[Task data — start]

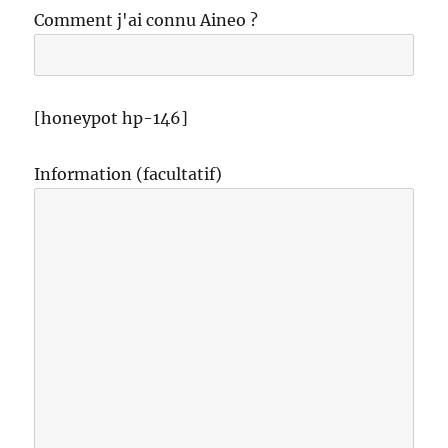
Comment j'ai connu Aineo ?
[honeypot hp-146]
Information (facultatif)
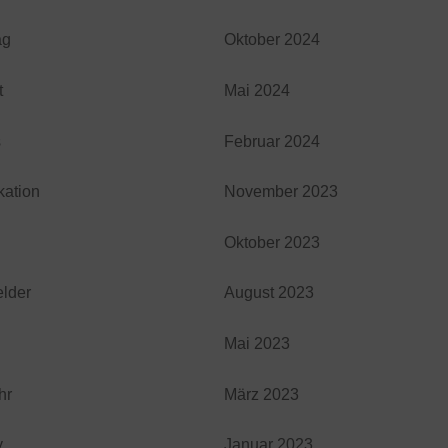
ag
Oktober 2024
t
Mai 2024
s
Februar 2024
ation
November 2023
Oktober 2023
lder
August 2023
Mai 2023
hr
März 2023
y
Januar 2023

[Task data — finish]
[Task data — start]

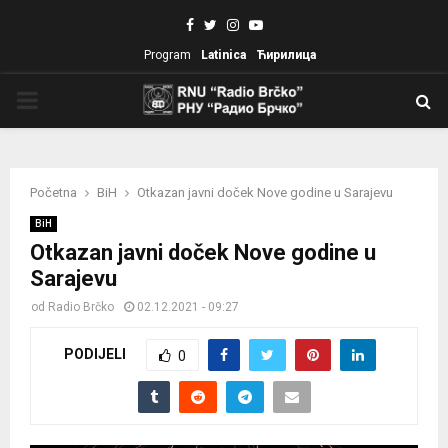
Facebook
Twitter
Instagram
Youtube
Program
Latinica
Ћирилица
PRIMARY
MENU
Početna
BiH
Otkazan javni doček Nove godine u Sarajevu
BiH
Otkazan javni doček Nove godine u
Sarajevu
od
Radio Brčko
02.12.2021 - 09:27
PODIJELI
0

[Task data — finish]

Task to complete> Enter the lines between the line containing "Comment j'ai connu Aineo ?" and the line containing "Information (facultatif)", inclusive, into a Markdown table with the columns Row and Text. Give each line its row number and leave out blank lines.

Result of the task>
| Row | Text |
|---|---|
| 1 | Comment j'ai connu Aineo ? |
| 2 | [honeypot hp-146] |
| 3 | Information (facultatif) |